Kesty's comments

Kesty | 1 year ago | on: A ChatGPT mistake cost us $10k

The conclusion of the blog are not great either.

Sure you should have tests, sure you shouldn't copy paste code you don't understand and you shouldn't push directly to production.

But, regardless of all that, the main issue of all this incident is not the rookie mistake itself, is how they didn't have logs or alerts and it took them 5 days of customer complaining to find out they had "duplication errors" in the db.

That's the thing that should have been fixed first and extensivly mentioned in the post-mortem

Kesty | 1 year ago | on: A ChatGPT mistake cost us $10k

The idea of moving fast is to have extensive logs and alerts so you fix all error fasts while they appear without "wasting time" with long expensive tests in a phase where things change every day.

5 days to find out you have "duplicate key" errors in the db is the opposite of fast

Kesty | 1 year ago | on: A ChatGPT mistake cost us $10k

CEO thoughts: "Oh post-morten are always well received, I should write one for that very really basic bug we had and how we took 5 days to find it, and forget to mention how we fix it or how we have changed our structure so that it never happen again"

Also the CEO: "remember to be defensive on reddit comments saying how we are a small 1 million dollar backed startup and how it's normal do to this king of rookies mistake to be fast."

Kesty | 1 year ago | on: A ChatGPT mistake cost us $10k

They don't have logs and commit directly to production 10/20 times a day.

I don't think 128 bits vs 36 byte performance it's a main concern right now

Kesty | 1 year ago | on: A ChatGPT mistake cost us $10k

Everything can be understandable if this is a small first personal project of someone.

Here we are talking 1.65 MILLION CAD $ backed YC company

Kesty | 1 year ago | on: A ChatGPT mistake cost us $10k

Sure not having tests, is bad.
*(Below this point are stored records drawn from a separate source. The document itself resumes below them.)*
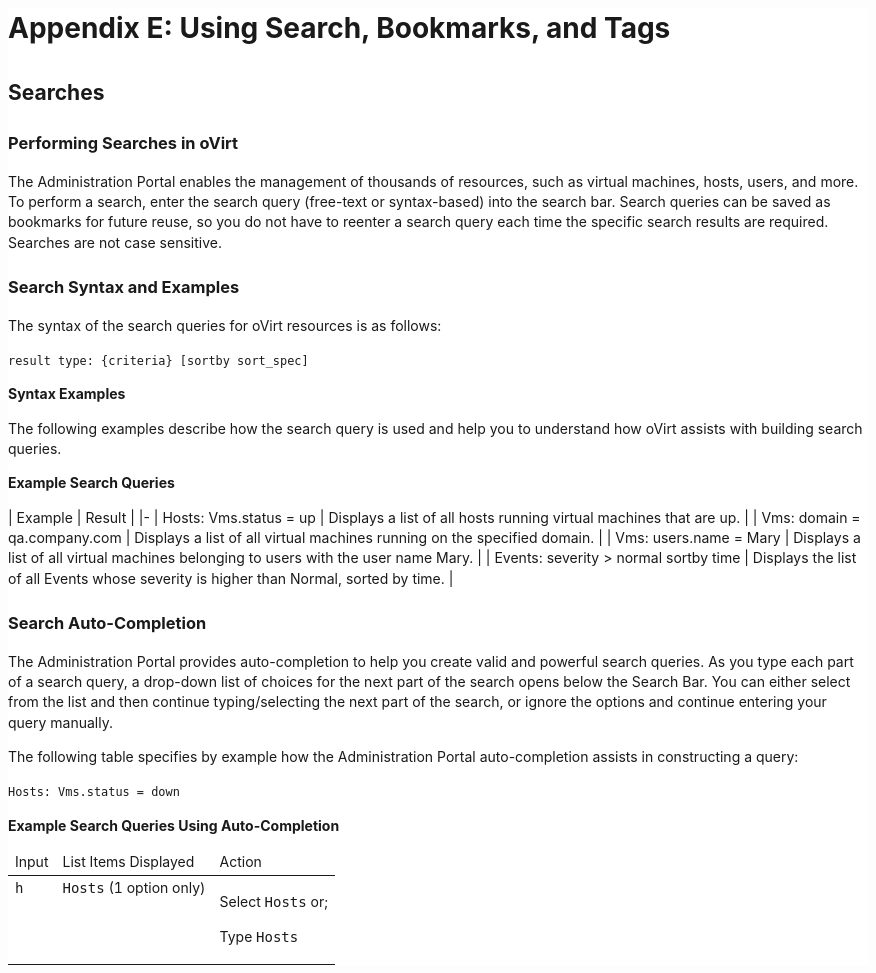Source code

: # Appendix E: Using Search, Bookmarks, and Tags

## Searches

### Performing Searches in oVirt

The Administration Portal enables the management of thousands of resources, such as virtual machines, hosts, users, and more. To perform a search, enter the search query (free-text or syntax-based) into the search bar. Search queries can be saved as bookmarks for future reuse, so you do not have to reenter a search query each time the specific search results are required. Searches are not case sensitive.

### Search Syntax and Examples

The syntax of the search queries for oVirt resources is as follows:

`result type: {criteria} [sortby sort_spec]`

**Syntax Examples**

The following examples describe how the search query is used and help you to understand how oVirt assists with building search queries.

**Example Search Queries**

| Example | Result |
|-
| Hosts: Vms.status = up | Displays a list of all hosts running virtual machines that are up. |
| Vms: domain = qa.company.com | Displays a list of all virtual machines running on the specified domain. |
| Vms: users.name = Mary | Displays a list of all virtual machines belonging to users with the user name Mary. |
| Events: severity &gt; normal sortby time | Displays the list of all Events whose severity is higher than Normal, sorted by time. |

### Search Auto-Completion

The Administration Portal provides auto-completion to help you create valid and powerful search queries. As you type each part of a search query, a drop-down list of choices for the next part of the search opens below the Search Bar. You can either select from the list and then continue typing/selecting the next part of the search, or ignore the options and continue entering your query manually.

The following table specifies by example how the Administration Portal auto-completion assists in constructing a query:

` Hosts: Vms.status = down `

**Example Search Queries Using Auto-Completion**

<table>
 <thead>
  <tr>
   <td>Input</td>
   <td>List Items Displayed</td>
   <td>Action</td>
  </tr>
 </thead>
 <tbody>
  <tr>
   <td><tt> h </tt></td>
   <td><tt>Hosts</tt> (1 option only)</td>
   <td>
    <p>Select <tt>Hosts</tt> or;</p>
    <p>Type <tt> Hosts </tt></p>
   </td>
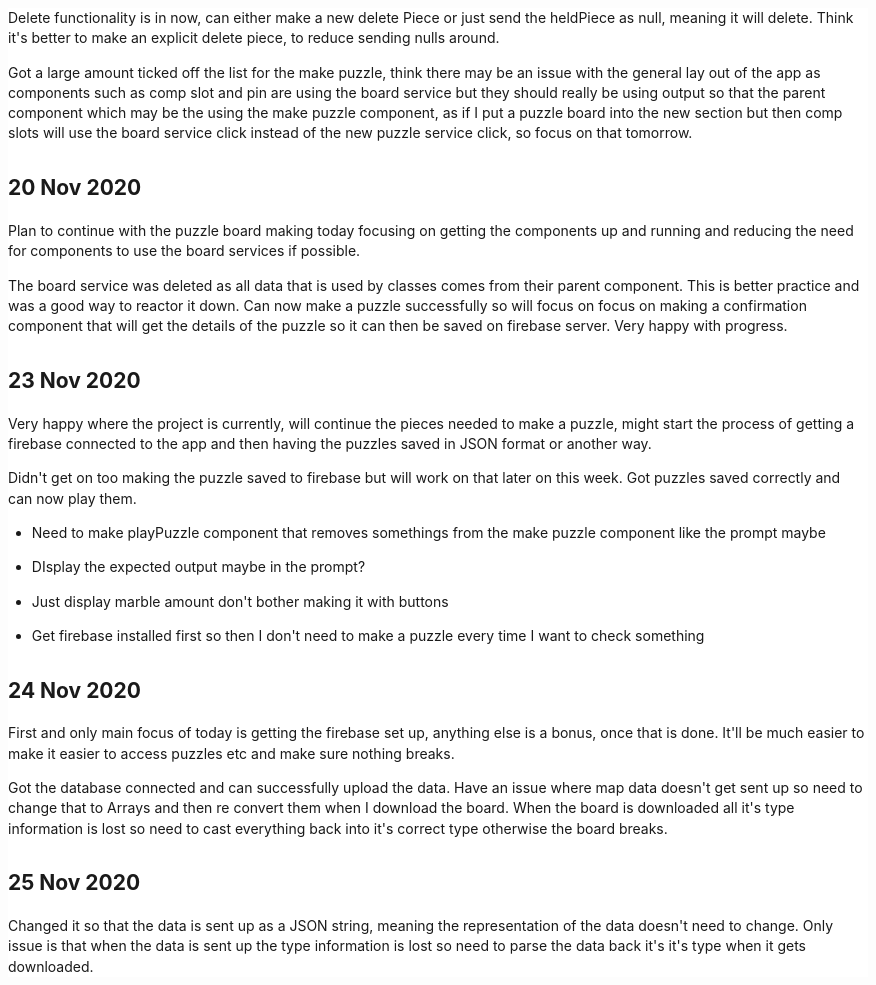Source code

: Delete functionality is in now, can either make a new delete Piece or just send the heldPiece as null, meaning it will delete. Think it's better to make an explicit delete piece, to reduce sending nulls around.  

Got a large amount ticked off the list for the make puzzle, think there may be an issue with the general lay out of the app as components such as comp slot and pin are using the board service but they should really be using output so that the parent component which may be the using the make puzzle component, as if I put a puzzle board into the new section but then comp slots will use the board service click instead of the new puzzle service click, so focus on that tomorrow. 

## 20 Nov 2020
Plan to continue with the puzzle board making today focusing on getting the components up and running and reducing the need for components to use the board services if possible.

The board service was deleted as all data that is used by classes comes from their parent component. This is better practice and was a good way to reactor it down. Can now make a puzzle successfully so will focus on focus on making a confirmation component that will get the details of the puzzle so it can then be saved on firebase server. Very happy with progress.


## 23 Nov 2020
Very happy where the project is currently, will continue the pieces needed to make a puzzle, might start the process of getting a firebase connected to the app and then having the puzzles saved in JSON format or another way.

Didn't get on too making the puzzle saved to firebase but will work on that later on this week. Got puzzles saved correctly and can now play them.

* Need to make playPuzzle component that removes somethings from the make puzzle component like the prompt maybe
* DIsplay the expected output maybe in the prompt?
* Just display marble amount don't bother making it with buttons

* Get firebase installed first so then I don't need to make a puzzle every time I want to check something  


## 24 Nov 2020
First and only main focus of today is getting the firebase set up, anything else is a bonus, once that is done. It'll be much easier to make it easier to access puzzles etc and make sure nothing breaks. 

Got the database connected and can successfully upload the data. Have an issue where map data doesn't get sent up so need to change that to Arrays and then re convert them when I download the board. When the board is downloaded all it's type information is lost so need to cast everything back into it's correct type otherwise the board breaks.

## 25 Nov 2020
Changed it so that the data is sent up as a JSON string, meaning the representation of the data doesn't need to change. Only issue is that when the data is sent up the type information is lost so need to parse the data back it's it's type when it gets downloaded.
Doing thing with AI without triple checking is dangerous.

But not having error logging/alerts on your db ? That's the crazy part.

This is a new product, is not legacy code from 20 years ago when they thought it was a neat idea to just throw stuff at the db raw, and check for db errors to do data validation, so alerts are hard because there's so many expected errrors.

Kesty | 1 year ago | on: A ChatGPT mistake cost us $10k

ChatGPT-4o might spot it when asking about the code directly, but this was a conversion from js to python, errors where chatgpt/copilot or any other AI will allucinate or make mistakes to be as close as the original code are very common in my experience.

The other common issue is if the original code has thinsg chatgpt doesn't like (misspell, slightly wrong formatting) it will fix it automatically, or if he really think you should have added a particular field you didn't add.

Kesty | 8 years ago | on: AMP for email is a terrible idea

It's not wrong that AMP is a terrible thing in a pretty package.

While the idea of having standards for mobile and slow connection might be a noble one, forcing everyone into it by using mobile search results as ransom is an evil practice.

Especially since it's a google run, if it was set up as a non profit foundation with people on the board from different major players as a collaborative project then, yes It might be different.

Kesty | 8 years ago | on: Maintaining code quality when nobody cares

And unfortunately nothing will change because what you want to do is better in every single way, but their way of doing thing is better in the only one that actually counts: It's faster and cheaper.

Kesty | 8 years ago | on: Maintaining code quality when nobody cares

Welcome to code development in the real world 101.

You either go insane, give up and take up beekeeping, start your own company or finally decide to not give a shit anymore and start hacking the same way as everybody else because in the end your are not sending astronauts to Mars, and it works "most of the time" is good enough for the clients and the price and time they are willing to pay.

Kesty | 8 years ago | on: Googlebot’s JavaScript random() function is deterministic

Google has checks in place to see if someone is serving things to GoogleBot differently that the rest of the users. So it almost definitely has bots that double checks pages without the user-agent.

If the "disguised" googlebot is the same as the actual one, chances are it is since it would want to be as close as possible to not flag false positives, and use the same seed for consistency then you might be able to use that to avoid detection on the fact that you are serving google something different than normal users.

Newspaper used/do that to be able to have their full article content indexed while serving a paywall to everyone else.

Kesty | 8 years ago | on: Min – A smarter web browser

I think there is a dissonance between smart personalized suggestion and being against tracking.

Which is the main downfall of DuckDuckGo they use as the smart bar search engine.

If you want good suggestions and smart personalization you need to track your user.

If you don't want to track your user for privacy concern, it's all good but then don't give user a product like suggestions that will always be subpar compared to someone else that is for user tracking.